REQUEST
When a line of the entries contains "test", please list that line.

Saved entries

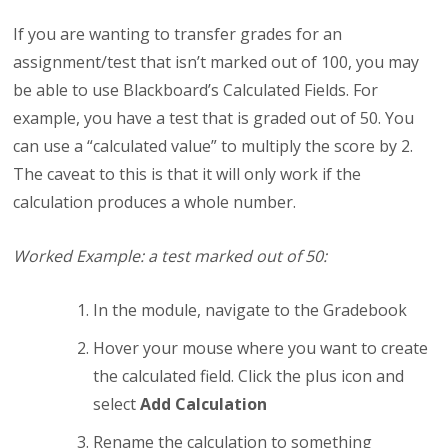
If you are wanting to transfer grades for an
assignment/test that isn’t marked out of 100, you may
be able to use Blackboard’s Calculated Fields. For
example, you have a test that is graded out of 50. You
can use a “calculated value” to multiply the score by 2.
The caveat to this is that it will only work if the
calculation produces a whole number.
Worked Example: a test marked out of 50:
In the module, navigate to the Gradebook
Hover your mouse where you want to create
the calculated field. Click the plus icon and
select
Add Calculation
Rename the calculation to something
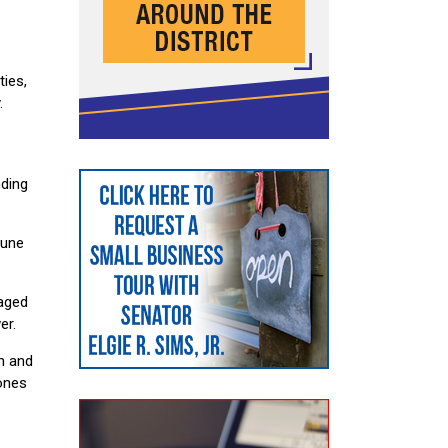
ies,
.
nding
June
taged
er.
n and
 ones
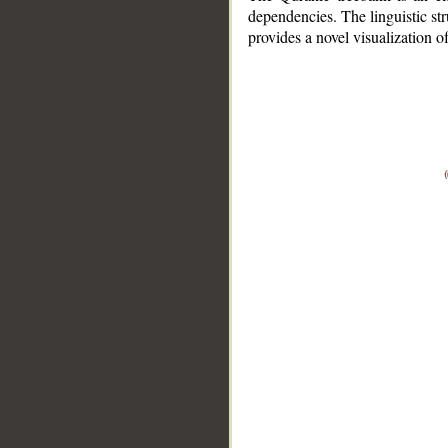
dependencies. The linguistic st
provides a novel visualization 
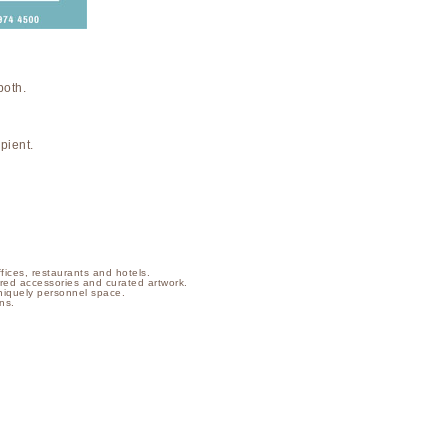
both.
pient.
ffices, restaurants and hotels.
ilored accessories and curated artwork.
niquely personnel space.
ns.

SOLUTION FOR THIS TASK
assignment/test that isn’t marked out of 100, you may
example, you have a test that is graded out of 50. You
Worked Example: a test marked out of 50:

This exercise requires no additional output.